## Problem to work on
From the entries below, copy every line where the string "label" appears.

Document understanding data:

■ ■ ■ ■ ■ ■ ■

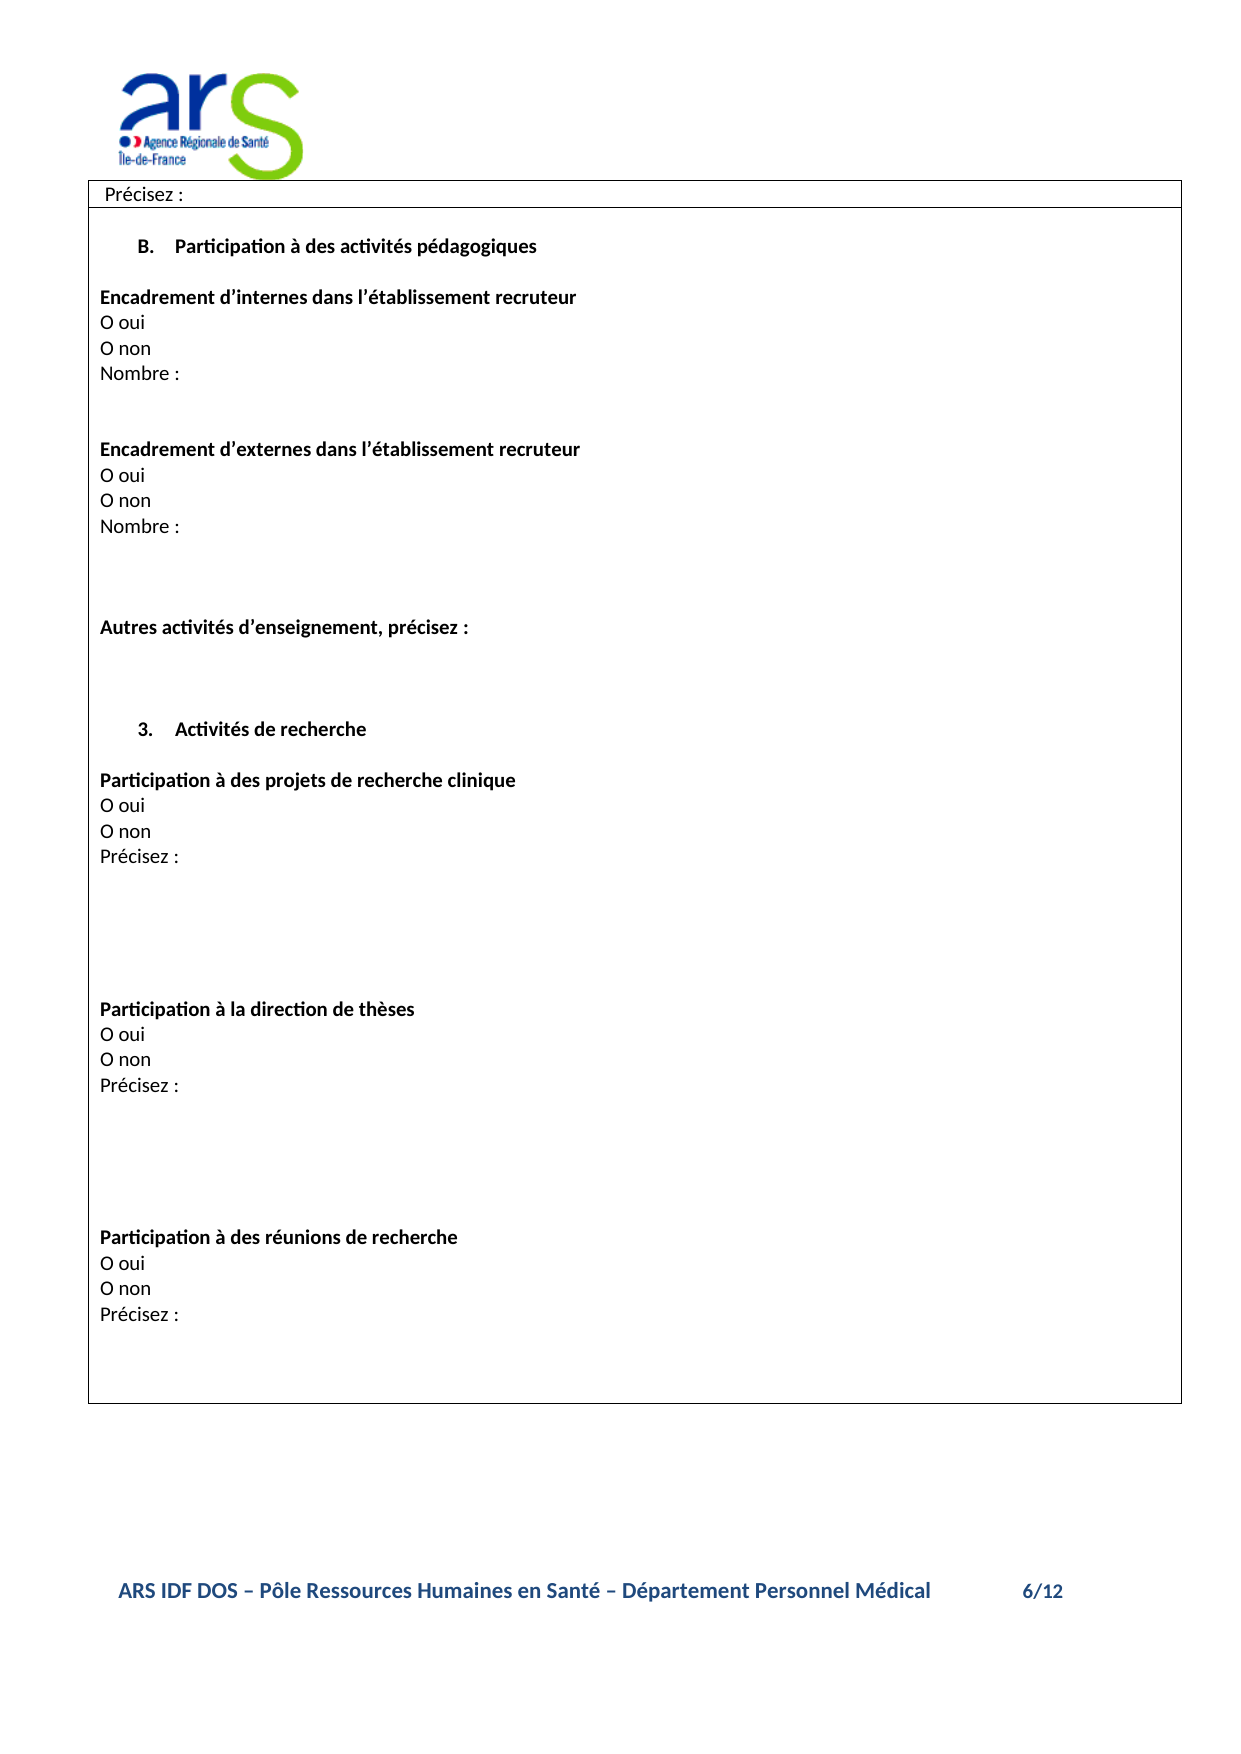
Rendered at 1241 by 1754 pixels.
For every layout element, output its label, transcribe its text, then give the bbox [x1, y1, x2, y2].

picture [118, 73, 304, 180]
table_cell Participation à des activités pédagogiques Encadrement d’internes dans l’établissement recruteur Ο oui Ο non Nombre : Encadrement d’externes dans l’établissement recruteur Ο oui Ο non Nombre : Autres activités d’enseignement, précisez : Activités de recherche Participation à des projets de recherche clinique Ο oui Ο non Précisez : Participation à la direction de thèses Ο oui Ο non Précisez : Participation à des réunions de recherche Ο oui Ο non Précisez : [89, 208, 1181, 1402]
table_header Activités cliniques Consultations : Ο oui Ο non Précisez : Hospitalisations : Ο oui Ο non Précisez : Actes médico-techniques : Ο oui Ο non Précisez : Actes chirurgicaux : Ο oui Ο non Précisez : Autres activités cliniques, précisez (visites à domicile) : Possibilité de déposer uniquement au format PDF dans l’onglet « Joindre Fichier » toute pièce utile à l’étude du dossier. Participation à des activités d’enseignement pour la formation clinique des étudiants Formation Séances de bibliographie : Ο oui Ο non Précisez : Réunion de dossiers ou autres formations : Ο oui Ο non Précisez : Participation à des réunions scientifiques : Ο oui Ο non Précisez : [89, 181, 1181, 207]
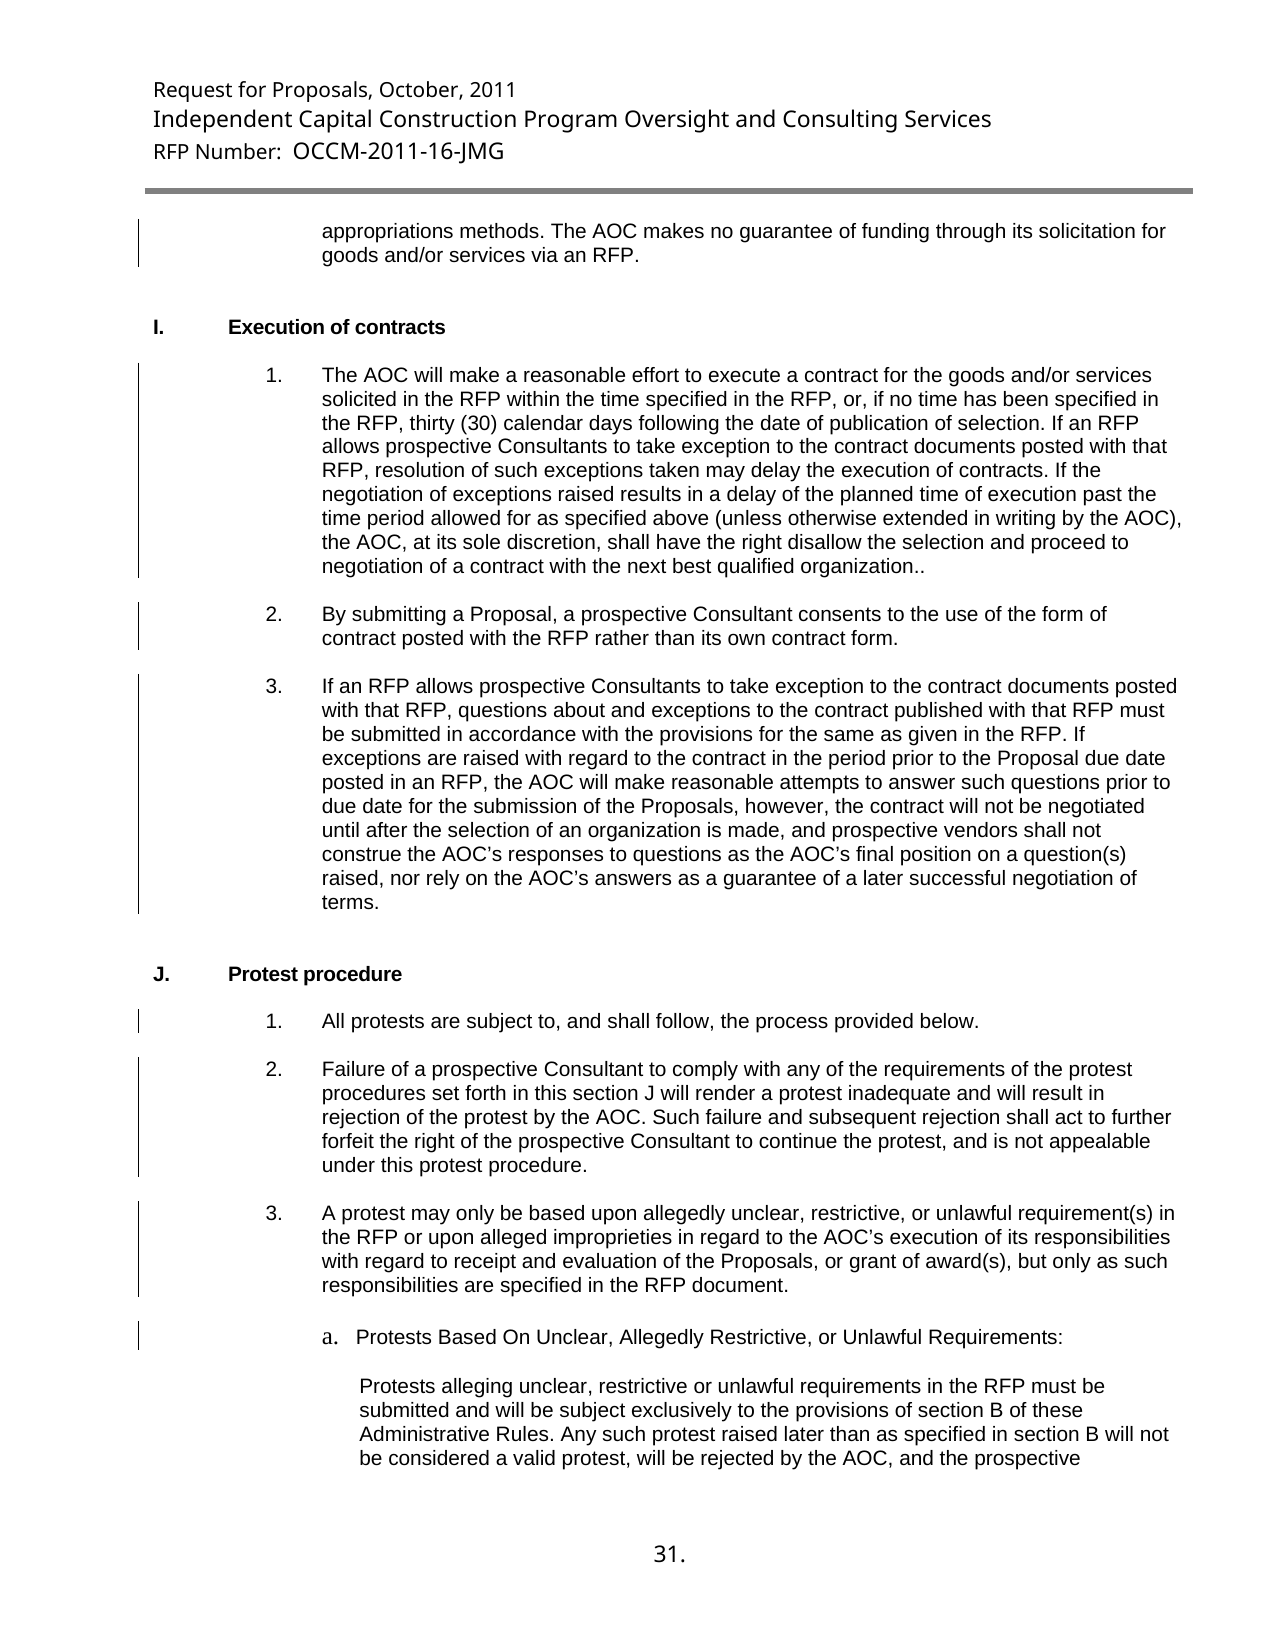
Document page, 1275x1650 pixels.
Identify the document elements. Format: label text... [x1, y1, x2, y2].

list Failure of a prospective Consultant to comply with any of the requirements of the protest procedures set forth in this section J will render a protest inadequate and will result in rejection of the protest by the AOC. Such failure and subsequent rejection shall act to further forfeit the right of the prospective Consultant to continue the protest, and is not appealable under this protest procedure. [265, 1057, 1186, 1177]
subtitle J. Protest procedure [153, 961, 1186, 985]
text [359, 1373, 1186, 1469]
list All protests are subject to, and shall follow, the process provided below. [265, 1009, 1186, 1033]
list A protest may only be based upon allegedly unclear, restrictive, or unlawful requirement(s) in the RFP or upon alleged improprieties in regard to the AOC’s execution of its responsibilities with regard to receipt and evaluation of the Proposals, or grant of award(s), but only as such responsibilities are specified in the RFP document. [265, 1201, 1186, 1297]
list Protests Based On Unclear, Allegedly Restrictive, or Unlawful Requirements: [322, 1321, 1186, 1349]
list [265, 219, 1186, 267]
list The AOC will make a reasonable effort to execute a contract for the goods and/or services solicited in the RFP within the time specified in the RFP, or, if no time has been specified in the RFP, thirty (30) calendar days following the date of publication of selection. If an RFP allows prospective Consultants to take exception to the contract documents posted with that RFP, resolution of such exceptions taken may delay the execution of contracts. If the negotiation of exceptions raised results in a delay of the planned time of execution past the time period allowed for as specified above (unless otherwise extended in writing by the AOC), the AOC, at its sole discretion, shall have the right disallow the selection and proceed to negotiation of a contract with the next best qualified organization.. [265, 362, 1186, 578]
list If an RFP allows prospective Consultants to take exception to the contract documents posted with that RFP, questions about and exceptions to the contract published with that RFP must be submitted in accordance with the provisions for the same as given in the RFP. If exceptions are raised with regard to the contract in the period prior to the Proposal due date posted in an RFP, the AOC will make reasonable attempts to answer such questions prior to due date for the submission of the Proposals, however, the contract will not be negotiated until after the selection of an organization is made, and prospective vendors shall not construe the AOC’s responses to questions as the AOC’s final position on a question(s) raised, nor rely on the AOC’s answers as a guarantee of a later successful negotiation of terms. [265, 674, 1186, 913]
list By submitting a Proposal, a prospective Consultant consents to the use of the form of contract posted with the RFP rather than its own contract form. [265, 602, 1186, 650]
subtitle I. Execution of contracts [153, 314, 1186, 338]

■ ■ ■ ■ ■ ■ ■

## Task result
For every layout element, output its label, transcribe its text, then give the bbox [x1, y1, x2, y2].
Identify the document elements. Format: label text... [x1, y1, x2, y2].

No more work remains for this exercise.